• **TASK STATEMENT**:
Reproduce word for word the lines of the items below, from the line containing "family: Fistulariidae" to the line containing "scientific name: Heuchera cylindrica", including both, and omit the pictures.

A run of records
↓↓↓

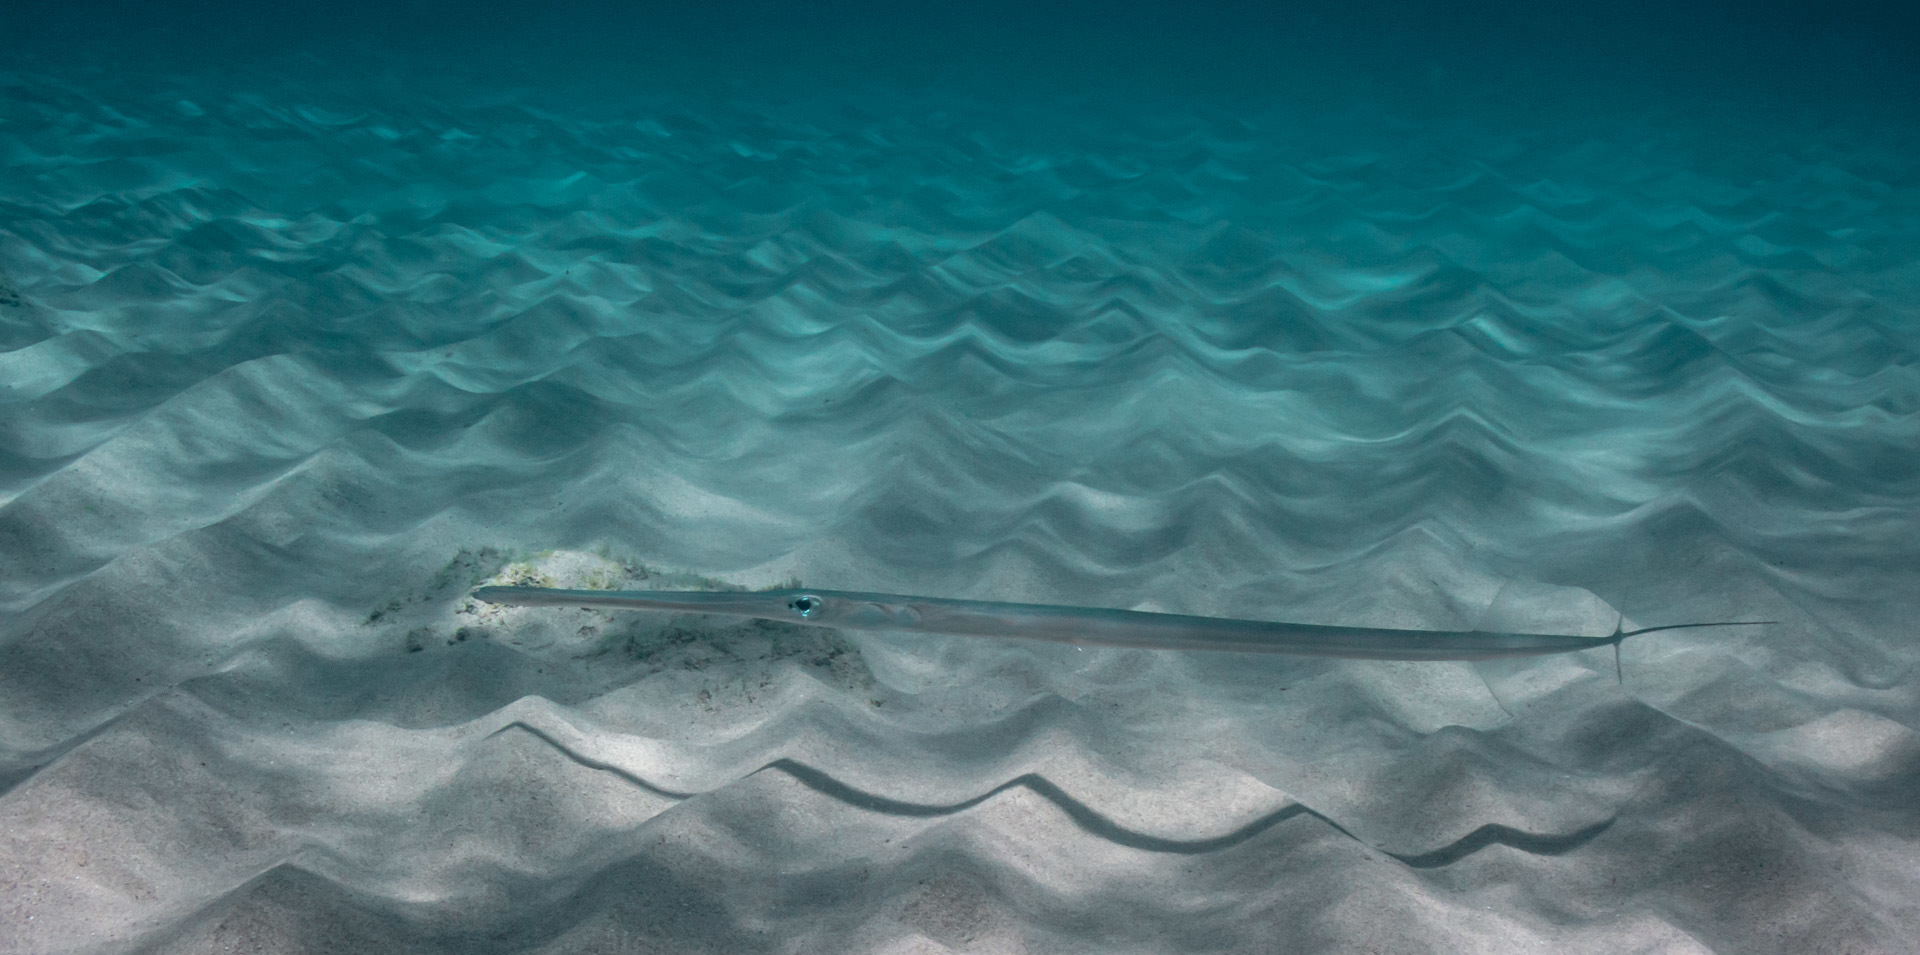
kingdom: Animalia
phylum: Chordata
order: Syngnathiformes
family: Fistulariidae
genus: Fistularia
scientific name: Fistularia commersonii
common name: Bluespotted cornetfish
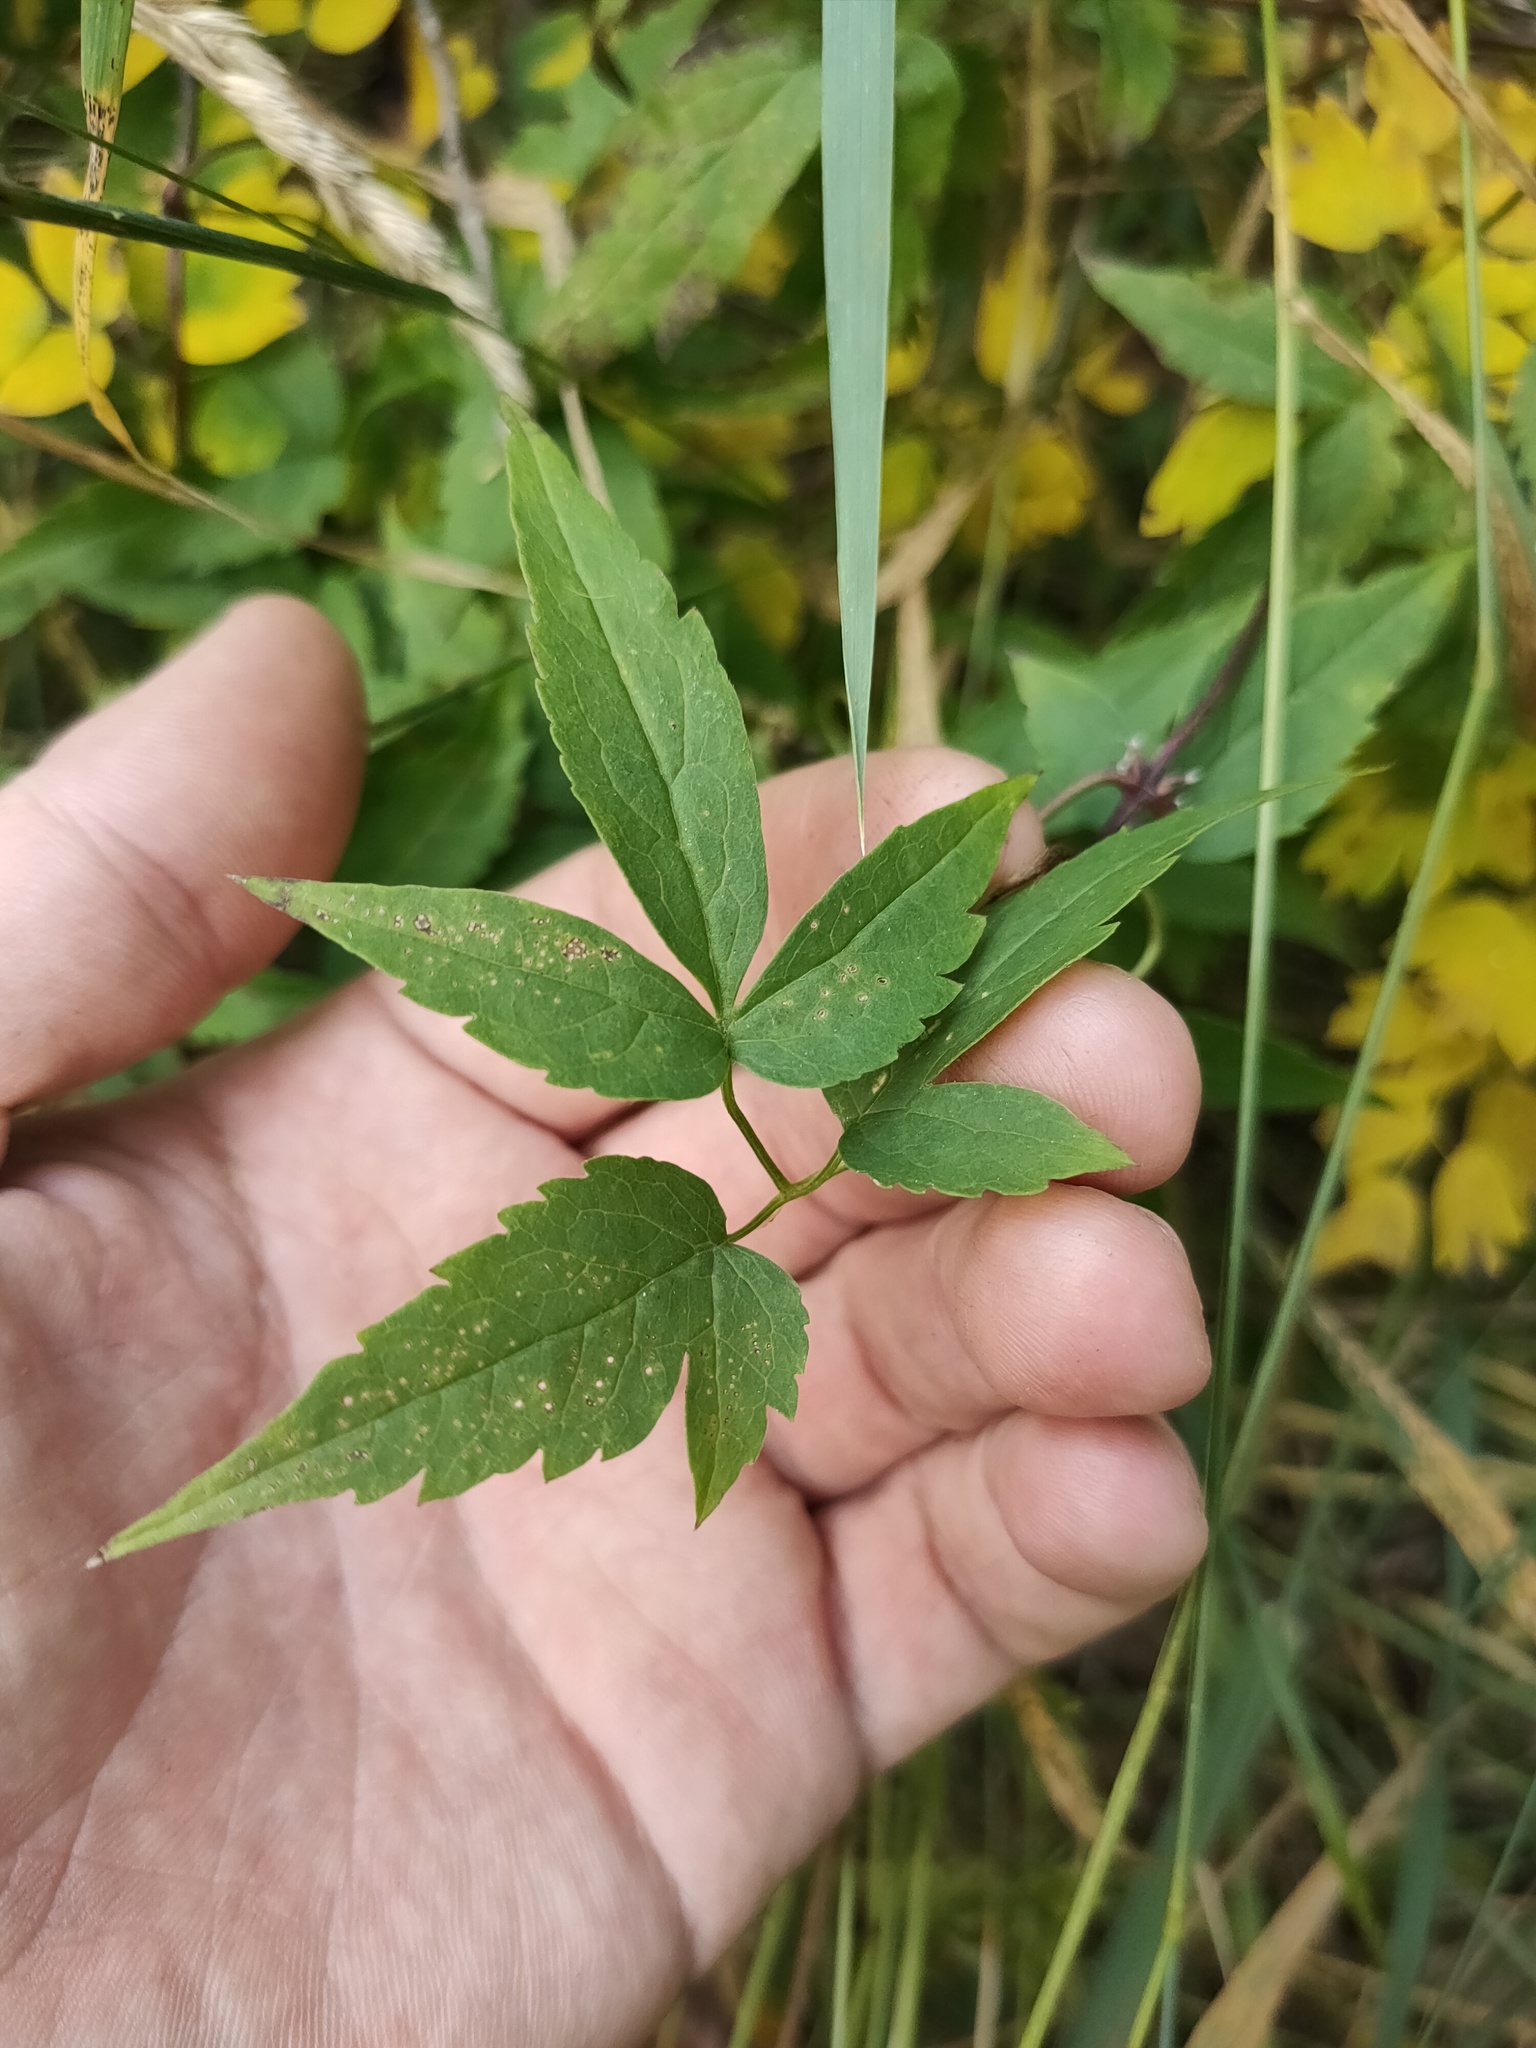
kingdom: Plantae
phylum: Tracheophyta
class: Magnoliopsida
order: Ranunculales
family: Ranunculaceae
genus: Clematis
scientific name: Clematis sibirica
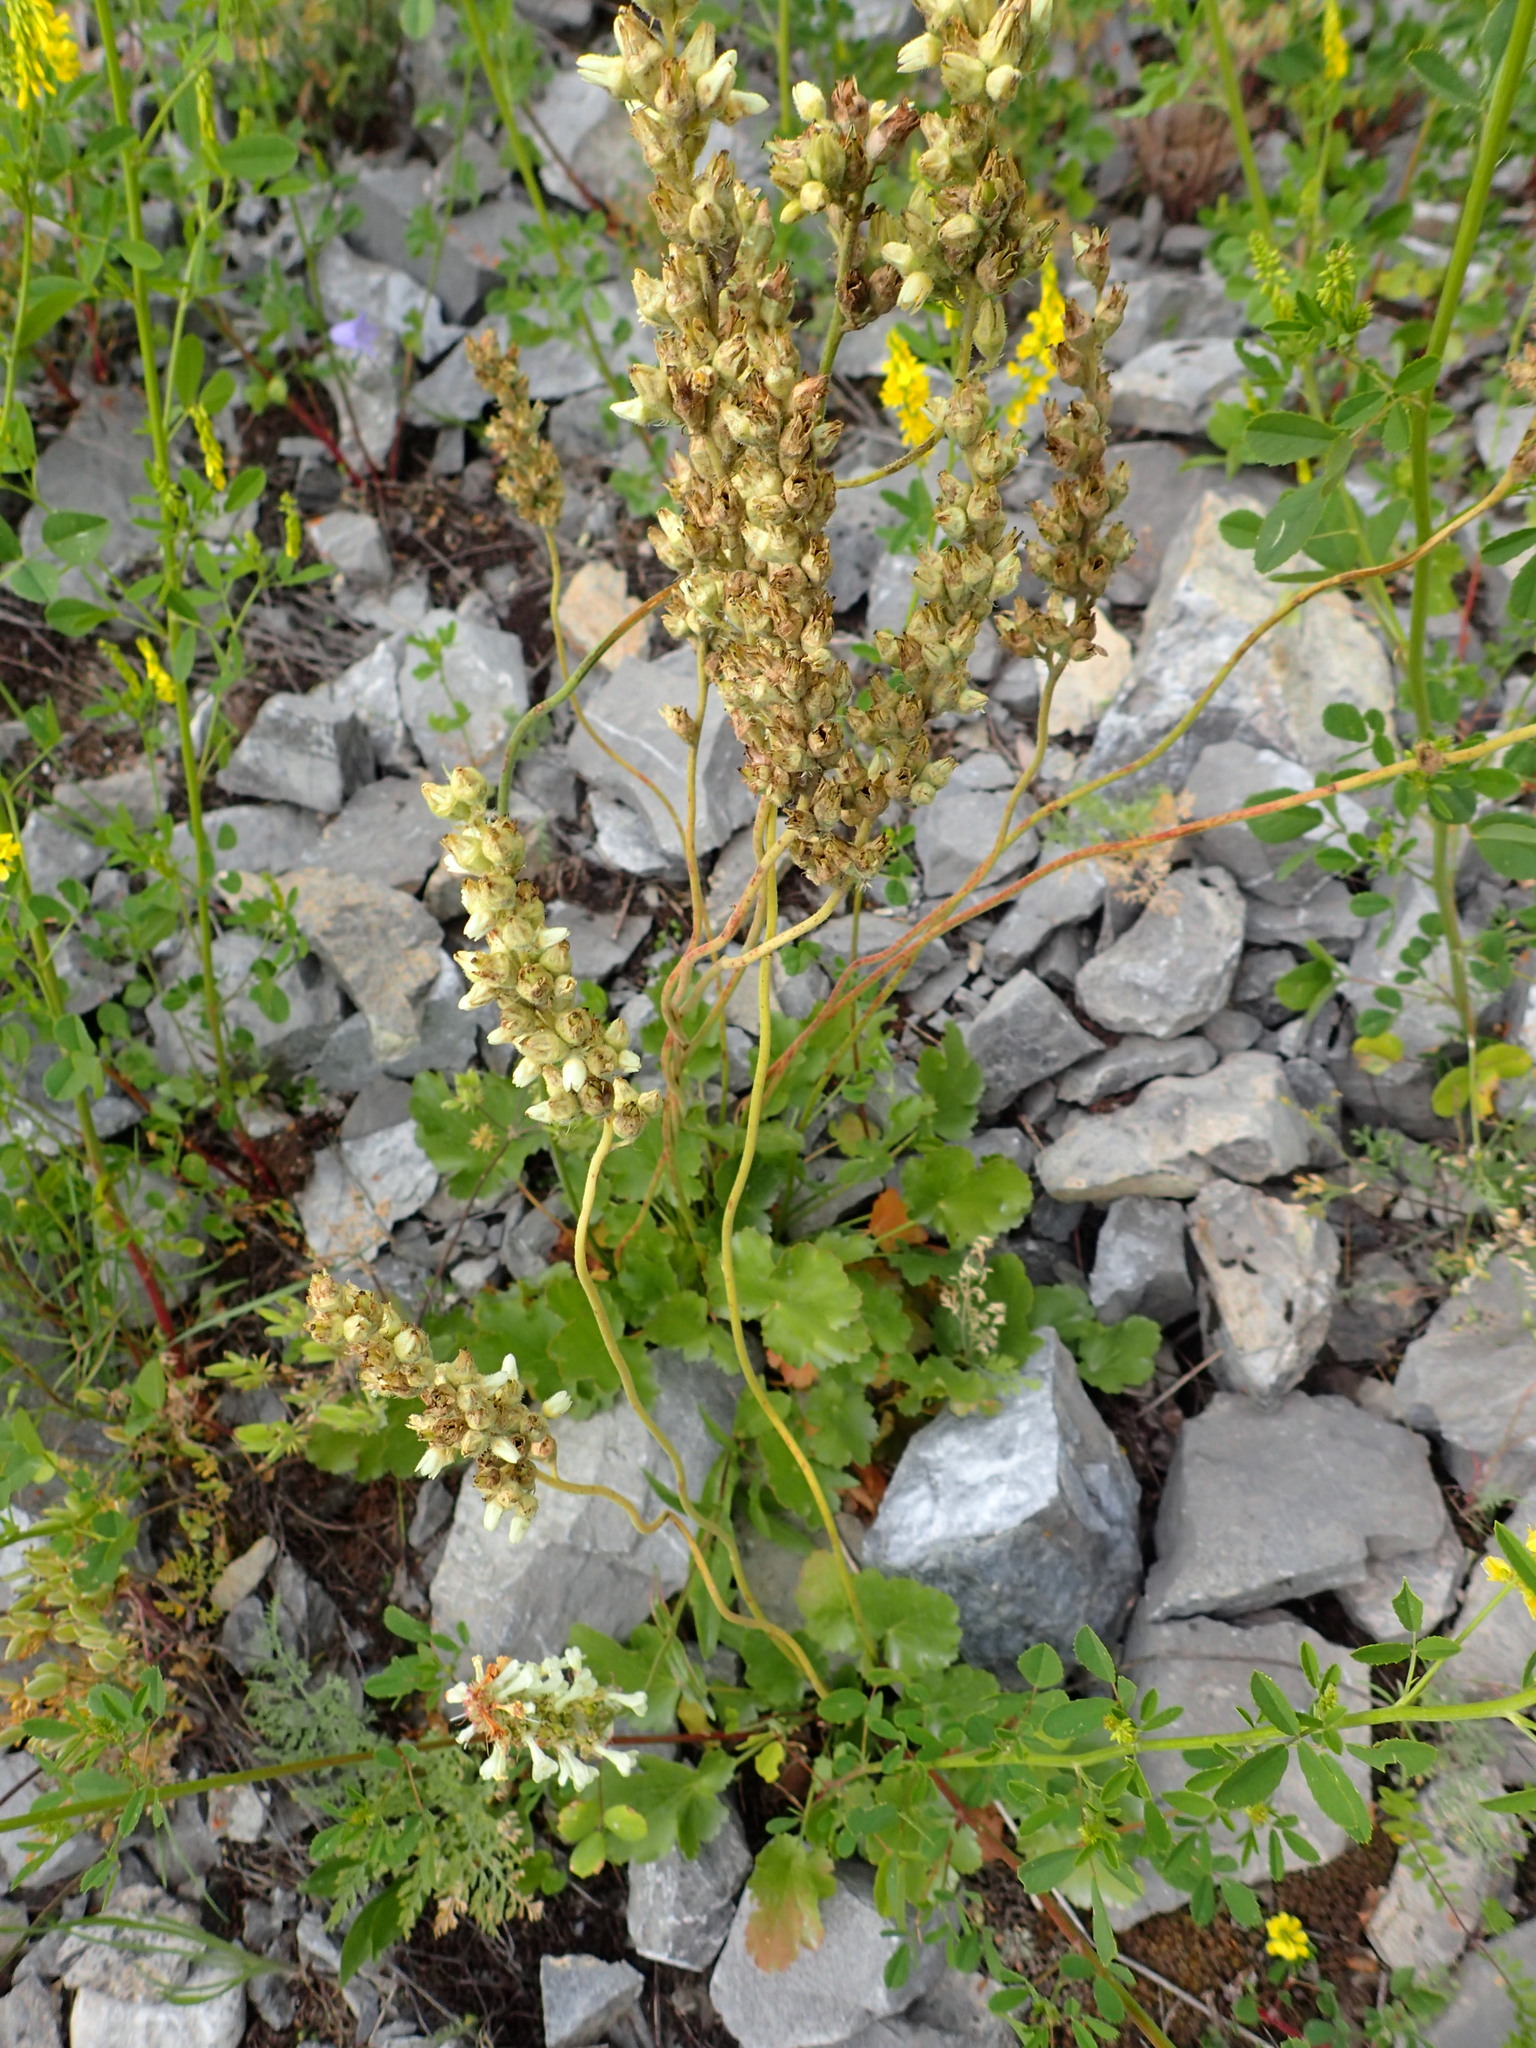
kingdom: Plantae
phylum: Tracheophyta
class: Magnoliopsida
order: Saxifragales
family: Saxifragaceae
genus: Heuchera
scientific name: Heuchera cylindrica
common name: Mat alumroot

↑↑↑

• **PROBLEM SOLUTION**:
family: Fistulariidae
genus: Fistularia
scientific name: Fistularia commersonii
common name: Bluespotted cornetfish
kingdom: Plantae
phylum: Tracheophyta
class: Magnoliopsida
order: Ranunculales
family: Ranunculaceae
genus: Clematis
scientific name: Clematis sibirica
kingdom: Plantae
phylum: Tracheophyta
class: Magnoliopsida
order: Saxifragales
family: Saxifragaceae
genus: Heuchera
scientific name: Heuchera cylindrica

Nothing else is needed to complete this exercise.